Your goal -
Rewrite the passage on imaginary numbers, starting at "However there is" and ending at "intuitive type appreciation.", with "crossroads" changed to "intersection" throughout.

>> START Text segment

Though imaginary numbers are now widely employed in Mathematics, as yet there appears to be very little appreciation as to their holistic significance (which is crucially important).

Expressed in an equivalent manner, through the importance of imaginary numbers is now well established in quantitative terms, their corresponding qualitative significance is not yet formally recognised.

However we will now indirectly probe the true nature of imaginary numbers through the use of the unique digit sequence associated with the polynomial equation x2 = – 1, i.e

x2 + 1 = 0.

Now the unique digit sequence associated with this equation is 0, 1, 0, – 1, 0, 1, 0, – 1, …

Now when we take the ratio of nth/(n – 2)th terms, from one perspective we obtain – 1/1 or alternatively 1/– 1 = – 1.

This therefore suggests indeed that x2  = – 1 (which was our starting point).

However from an alternative perspective, the ratio of the nth/(n – 2)th terms = 0/0.

Again, as we saw in the last entry, this result is somewhat meaningless from a Type 1 linear perspective (where number is viewed in an independent manner).

So the result of 0/0 suggests a relative relationship involving interdependent - rather than independent - units.

In this respect, x2 + 1 = 0 with the two imaginary roots of x, is similar to the the two real roots of x2 – 1 = 0 (which we dealt with in the last entry) where interpretation properly entails both linear notions of independence and circular notions of interdependence respectively.

The difference however with respect to the imaginary roots is that the sign of 1 keeps switching alternatively as between positive and negative values, and herein lies the true clue as to the nature of imaginary numbers.


Once again in conventional mathematical terms, based on linear rational notions of quantitative independence, positive (+) and negative (–) signs are considered as absolutely independent. So as we have seen from this perspective, a left turn at a crossroads (+ 1) is thereby clearly separated from a right turn (+ 1).

However there is equally - a largely unrecognised - qualitative interdependent interpretation of number, of a purely relative nature, where each ordinal position is fully interchangeable with each other ordinal position.

So in this case of two items, (+) and negative (–) signs become fully interchangeable.

Thus as we have seen in our crossroads example, when one envisages the approach to the crossroads from two opposite directions simultaneously, a left turn (+ 1) cannot be distinguished from a right turn (– 1) and vice versa. 
Therefore left and right turns are now purely relative.

So the former understanding of absolute independence corresponds to linear rational type appreciation; however the latter understanding of relative interdependence corresponds to circular intuitive type appreciation.
And we can refer to the former as analytic and the latter as holistic type understanding respectively.

>> END Text segment
>> START Dataset content

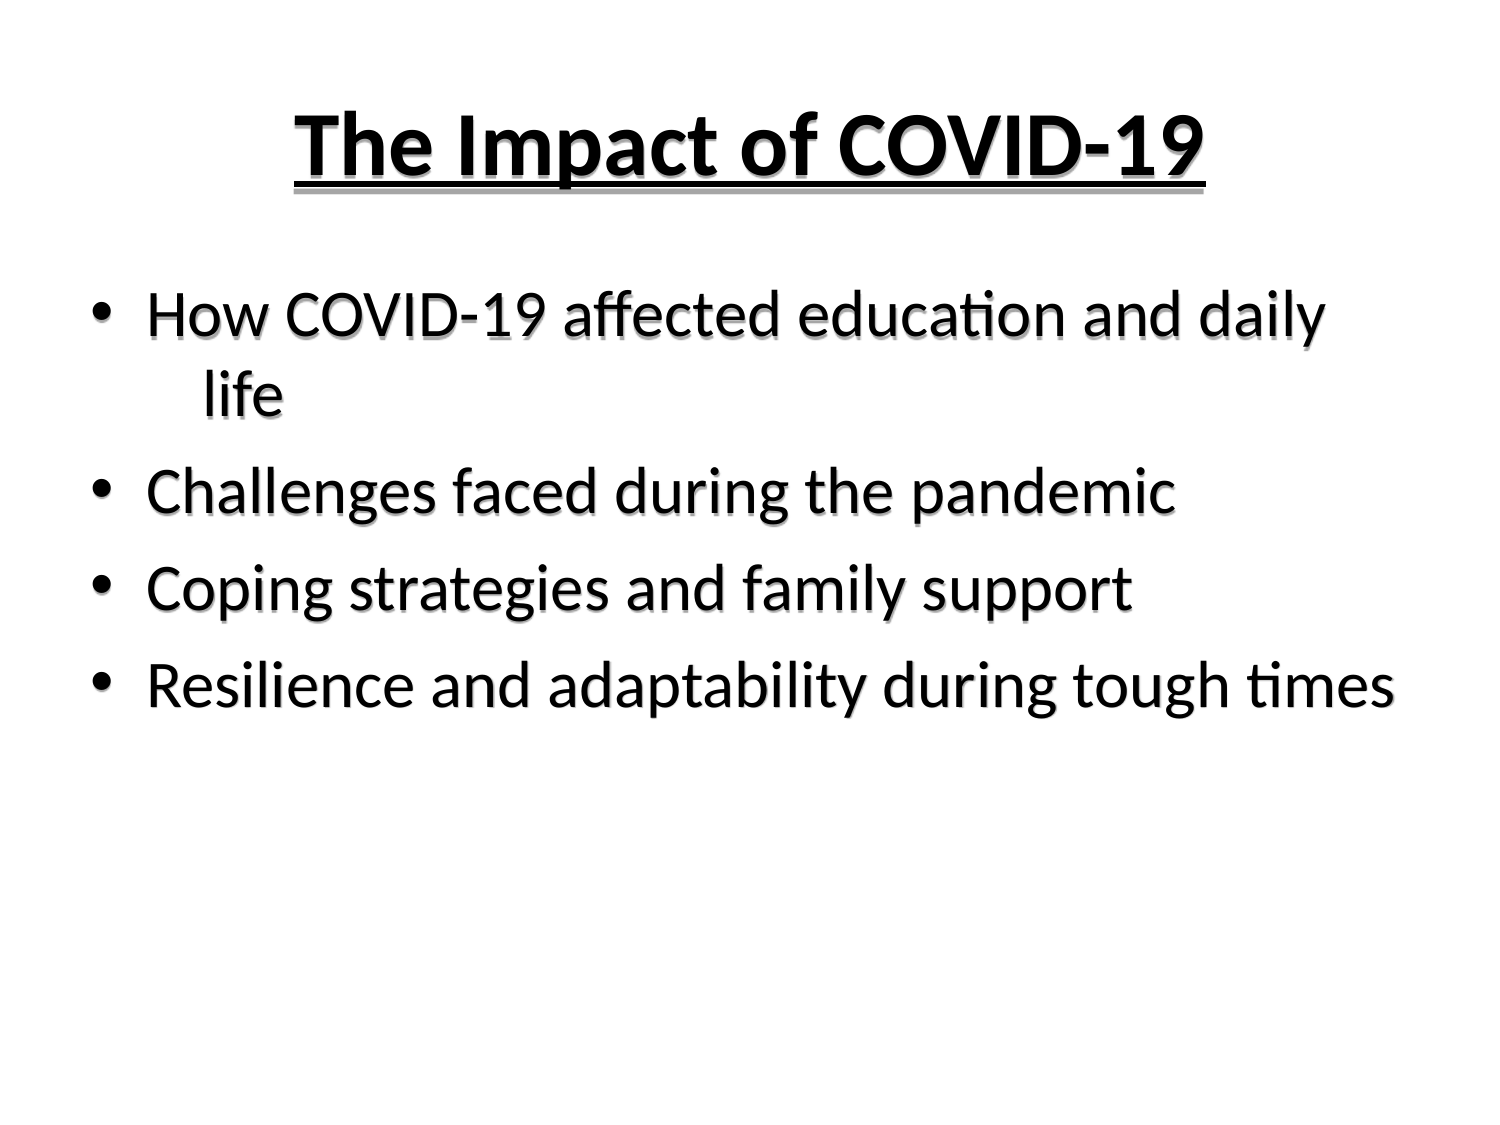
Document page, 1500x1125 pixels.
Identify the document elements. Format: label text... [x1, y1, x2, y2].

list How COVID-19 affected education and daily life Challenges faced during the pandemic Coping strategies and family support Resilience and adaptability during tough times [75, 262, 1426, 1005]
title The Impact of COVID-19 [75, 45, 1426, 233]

>> END Dataset content

The result -
However there is equally - a largely unrecognised - qualitative interdependent interpretation of number, of a purely relative nature, where each ordinal position is fully interchangeable with each other ordinal position.

So in this case of two items, (+) and negative (–) signs become fully interchangeable.

Thus as we have seen in our intersection example, when one envisages the approach to the intersection from two opposite directions simultaneously, a left turn (+ 1) cannot be distinguished from a right turn (– 1) and vice versa. 
Therefore left and right turns are now purely relative.

So the former understanding of absolute independence corresponds to linear rational type appreciation; however the latter understanding of relative interdependence corresponds to circular intuitive type appreciation.